I'm hoping that between this post and that issue, I can elicit a response from the WordPress community about how they plan to deal with the Apache-2.0 problem.
Drupal projects are constantly running into Apache-2.0. The popular Accelerated Mobile Pages (AMP) module requires a library Google has licensed as Apache-2.0. This currently makes it impossible to include a functional version of that module in a Drupal distribution. Strangely, the most popular AMP plugin for WordPress reporting more than 200K installs and written by Automattic doesn't use Google's library.
In addition to becoming the license of choice for influential groups like Google, Amazon, and Mozilla, GitHub heavily promotes 3 licenses when starting a new project.
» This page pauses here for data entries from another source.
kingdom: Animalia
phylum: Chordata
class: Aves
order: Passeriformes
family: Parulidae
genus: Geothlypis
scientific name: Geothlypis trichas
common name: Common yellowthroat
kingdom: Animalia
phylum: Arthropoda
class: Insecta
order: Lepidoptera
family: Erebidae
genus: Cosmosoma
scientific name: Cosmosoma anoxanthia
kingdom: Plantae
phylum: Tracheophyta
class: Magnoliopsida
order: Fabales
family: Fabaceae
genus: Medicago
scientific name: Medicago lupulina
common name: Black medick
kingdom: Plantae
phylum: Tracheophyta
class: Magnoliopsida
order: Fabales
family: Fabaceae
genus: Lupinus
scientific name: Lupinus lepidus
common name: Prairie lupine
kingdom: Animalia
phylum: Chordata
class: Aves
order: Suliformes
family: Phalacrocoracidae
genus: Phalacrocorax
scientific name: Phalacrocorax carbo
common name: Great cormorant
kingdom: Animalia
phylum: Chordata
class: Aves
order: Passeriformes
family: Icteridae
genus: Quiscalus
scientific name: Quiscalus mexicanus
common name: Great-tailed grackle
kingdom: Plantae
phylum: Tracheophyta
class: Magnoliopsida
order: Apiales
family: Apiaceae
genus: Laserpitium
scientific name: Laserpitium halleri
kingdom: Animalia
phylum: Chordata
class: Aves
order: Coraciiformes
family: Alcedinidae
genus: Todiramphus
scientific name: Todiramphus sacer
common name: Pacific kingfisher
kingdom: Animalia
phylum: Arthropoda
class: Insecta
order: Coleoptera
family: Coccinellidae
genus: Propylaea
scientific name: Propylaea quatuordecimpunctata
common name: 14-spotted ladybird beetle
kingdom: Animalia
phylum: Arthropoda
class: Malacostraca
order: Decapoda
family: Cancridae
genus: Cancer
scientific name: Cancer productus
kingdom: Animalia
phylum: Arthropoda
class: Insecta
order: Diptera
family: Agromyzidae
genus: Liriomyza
While there was once a time when developers working in Drupal could ask large project to change their licensing and actually make it happen, even then it was a Don Quixote-esque undertaking that took years. I don't see a future where the Drupal project can get all of the projects we want included to use a different license or survive without being able to package those projects with our projects.
The LWG tries to advocate for licensing policy related changes that encourage contributions while helping to protect the DA from legally questionable activity on Drupal.org, but these aren't easy questions. There are downsides to distributing Drupal projects as GPL-3.0 or ignoring the licensing compatibility concerns the Free Software Foundation has with Apache-2.0, but we need to find our way forward soon.
I've proposed a Core Conversation session for DrupalCon that I really hope is accepted. How compatible the Drupal.org's policies are with the realities of collaborative development off the island will have a huge impact on the project's future as well as Drupal.org ability to remain relevant for project development and distribution.